Er zijn meerder medicijnen waarbij het interval en de dosering zeer nauw luistert. Bij het medicijn methotrexaat speelt dit bijvoorbeeld ook. Dat medicijn gebruiken artsen voor de behandeling van kwaadaardige gezwellen maar ook voor auto-immuunziekten zoals reuma. Bij de gezwellen is de dosering bijvoorbeeld één maal per dag 5 mg, terwijl diezelfde dosering bij reuma eens per week gebruikelijk is. Helaas gaat het met methotrexaat dan ook nogal eens mis waarbij reumapatiënten dan dagelijks die dosering krijgen in plaats van wekelijks. Dat leidt dan tot grote verstoringen in de aanmaak van rode en witte bloedcellen met ernstige gevolgen voor de patiënt. Naast oplettendheid van specialist, apotheek en huisarts is een goed functionerende medicatiebewaking van zorg-ICT-systemen dan noodzakelijk met een alert dat dosering en interval zeer nauw luisteren.

Murphy’s law

Je ziet in de casus van de tuchtzaak dat van alles mis ging en dat meerdere veiligheidsmechanismen niet werkten. Als toediener van de injectie had de huisarts zich goed moeten inlezen bij het gebruik van dit medicament en moeten letten op de bij een bepaald interval horende dosering van de injectie.

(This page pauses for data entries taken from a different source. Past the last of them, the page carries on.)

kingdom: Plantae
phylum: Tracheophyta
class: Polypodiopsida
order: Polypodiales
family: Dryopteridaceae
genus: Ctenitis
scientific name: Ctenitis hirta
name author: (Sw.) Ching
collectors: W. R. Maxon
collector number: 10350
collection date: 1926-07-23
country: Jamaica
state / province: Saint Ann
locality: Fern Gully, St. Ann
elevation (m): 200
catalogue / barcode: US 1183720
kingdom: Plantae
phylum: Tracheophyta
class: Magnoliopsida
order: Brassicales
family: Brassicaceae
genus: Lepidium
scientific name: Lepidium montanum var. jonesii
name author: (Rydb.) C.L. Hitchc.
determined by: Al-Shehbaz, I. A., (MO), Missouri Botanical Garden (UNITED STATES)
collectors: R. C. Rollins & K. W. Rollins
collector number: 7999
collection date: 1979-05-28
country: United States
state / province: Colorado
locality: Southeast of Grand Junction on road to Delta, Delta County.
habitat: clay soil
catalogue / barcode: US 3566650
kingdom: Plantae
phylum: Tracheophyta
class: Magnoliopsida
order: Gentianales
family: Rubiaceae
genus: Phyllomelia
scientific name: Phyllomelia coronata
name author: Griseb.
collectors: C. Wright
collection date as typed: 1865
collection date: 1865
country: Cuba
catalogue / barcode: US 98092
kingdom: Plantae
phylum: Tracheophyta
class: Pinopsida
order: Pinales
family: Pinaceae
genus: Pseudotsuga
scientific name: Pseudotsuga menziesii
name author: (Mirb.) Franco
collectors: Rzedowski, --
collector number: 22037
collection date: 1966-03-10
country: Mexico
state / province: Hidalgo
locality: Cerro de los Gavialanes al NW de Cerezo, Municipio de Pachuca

Los daarvan had het op de weg van de kinderarts moeten liggen om na de melding van de ouders aan de assistent van de kinderarts een vervolgbrief aan de huisarts te schrijven m.b.t. dosering en interval. Mogelijk heeft de melding aan de assistent van de kinderarts deze laatste helemaal niet bereikt. Dat zou dan een laakbare omissie binnen het ziekenhuis zijn. Tenslotte had de apotheker alert dienen te zijn en had het ICT-systeem van de apotheek, ook van de huisarts, een dusdanige medicatiebewakingsmodule dienen te hebben dat die op zijn minst indringend waarschuwt voor doseringsproblemen.